Task input>
== Segment start ==
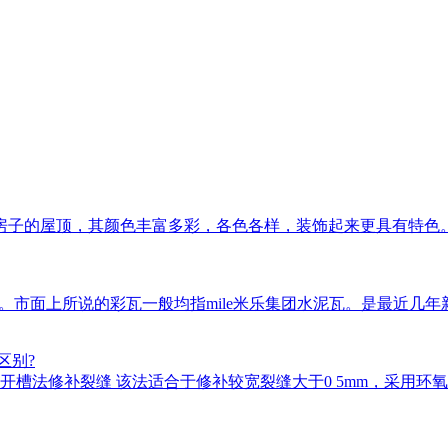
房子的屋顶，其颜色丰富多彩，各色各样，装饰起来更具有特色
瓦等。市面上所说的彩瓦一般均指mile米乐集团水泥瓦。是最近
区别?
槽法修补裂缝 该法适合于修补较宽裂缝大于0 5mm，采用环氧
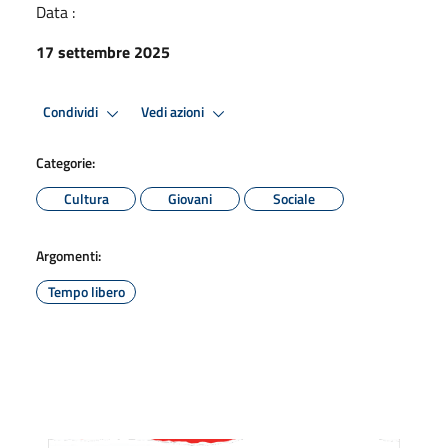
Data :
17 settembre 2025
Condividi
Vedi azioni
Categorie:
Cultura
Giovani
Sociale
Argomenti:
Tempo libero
== Segment end ==
== Segment start ==
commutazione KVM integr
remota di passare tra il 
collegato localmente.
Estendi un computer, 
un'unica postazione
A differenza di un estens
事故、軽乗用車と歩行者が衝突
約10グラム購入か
== Segment end ==
== Segment start ==
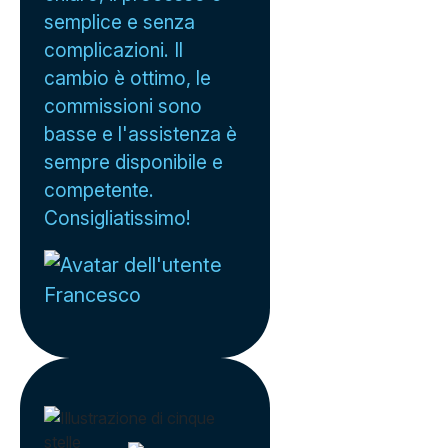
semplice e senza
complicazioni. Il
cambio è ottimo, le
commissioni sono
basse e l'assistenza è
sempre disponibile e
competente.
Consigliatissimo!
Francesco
== Segment end ==
Exercise> Rename "Cultura" to "Arte" in the items starting with the line that contains "房子的屋顶，其颜色丰富多彩，各色各样，装饰起来更具有特色" and going on through the line that contains "Tempo libero", and write those lines out again with nothing else changed. Leave the pictures out of the answer.

Result for this task>
房子的屋顶，其颜色丰富多彩，各色各样，装饰起来更具有特色
瓦等。市面上所说的彩瓦一般均指mile米乐集团水泥瓦。是最近
区别?
槽法修补裂缝 该法适合于修补较宽裂缝大于0 5mm，采用环氧
Data :
17 settembre 2025
Condividi
Vedi azioni
Categorie:
Arte
Giovani
Sociale
Argomenti:
Tempo libero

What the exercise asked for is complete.